• **Task brief**
Go through the entries below. Copy out every line that contains "github".

• **Saved data entries**

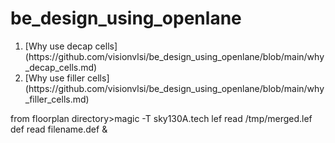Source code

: # be_design_using_openlane

<ol>
  <li>[Why use decap cells](https://github.com/visionvlsi/be_design_using_openlane/blob/main/why_decap_cells.md)</li>
  <li>[Why use filler cells](https://github.com/visionvlsi/be_design_using_openlane/blob/main/why_filler_cells.md)</li>
</ol>





from floorplan directory>magic -T sky130A.tech lef read /tmp/merged.lef def read filename.def &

• **The completed task**
  <li>[Why use decap cells](https://github.com/visionvlsi/be_design_using_openlane/blob/main/why_decap_cells.md)</li>
  <li>[Why use filler cells](https://github.com/visionvlsi/be_design_using_openlane/blob/main/why_filler_cells.md)</li>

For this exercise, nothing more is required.